Tant pour Jeanne d’Arc que pour Saint-Louis, ces grands siècles pour la France ne l’ont été que parce que les Français de l’époque n’ont pas désespéré, ont compté sur Dieu et on agit selon les volontés de Dieu et de selon la réalité humaine et française. Et providentialisme ni activisme mais simplement le légitimisme.

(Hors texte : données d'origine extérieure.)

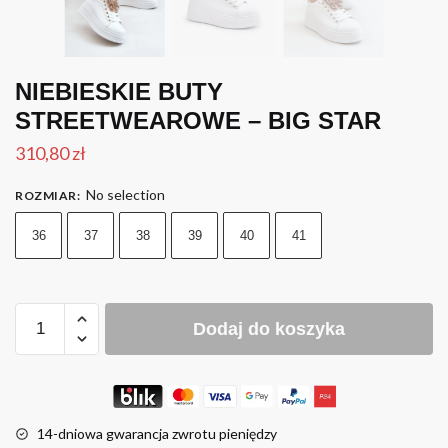
NIEBIESKIE BUTY
STREETWEAROWE – BIG STAR
310,80
zł
No selection
ROZMIAR
:
36
37
38
39
40
41
Dodaj do koszyka
14-dniowa gwarancja zwrotu pieniędzy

Ajoutons un mot pour aussi dénoncer une attitude qui peut exister parfois dans les milieux royalistes : Celle qui peut aussi exister d’ailleurs, parmi les traditionalistes parfois, qui consiste à avoir une attitude peut être un peu hautaine ou un peu, qui chercherait à diviser. Cette attitude psychologiquement peut se comprendre car évidemment, que ce soit les légitimistes ou les traditionalistes, nous avons la chance de profiter d’une vérité limpide et claire qui nous aide à mieux vivre, peut-être, qu’un certain nombre de nos contemporains. Mais nous n’avons aucun mérite car nous avons profité de ces vérités qui ne sont pas neutres, mais qui sont celles extérieures, celles de Dieu, celles enseignées par l’histoire. Savoir ces vérités ne devrait certainement pas nous inciter à avoir de l’orgueil, mais devrait au contraire nous faire peur, car plus l’on sait, plus les responsabilités sont grandes, plus nous connaissons avec clarté, plus nous serons jugés sévèrement pour ne pas l’avoir bien appliqué. C’est la même chose en politique. Connaître les principes légitimistes ne doit nous donner aucun orgueil, mais doit au contraire nous faire prendre conscience de la grande responsabilité qui nous est indue et de la sévérité du jugement qui nous attend si nous ne tentons pas de faire de notre mieux pour appliquer ces principes de façon saine et sainte.
Alors abandonnons toute velléité de céder à la tentation d’aller critiquer de façon très médiocre les actions ici et là de ceux qui tentent de faire de leur mieux. Nous savons que nous avons une doctrine sainte, et cette sainte doctrine nous enseigne que l’homme est imparfait et déchu. Ne nous étonnons pas que là où il y a l’homme, il y a de l’hommerie, Et que nous sommes imparfaits. Il faut faire avec. Il faut être patient. Il faut pardonner mais sans flouter la justice. Il faut être ferme, mais dans la charité, il faut corriger, mais fraternellement. Il faut se battre contre les ennemis, mais en priant pour eux.
Haut les cœurs et travaillons à la restauration.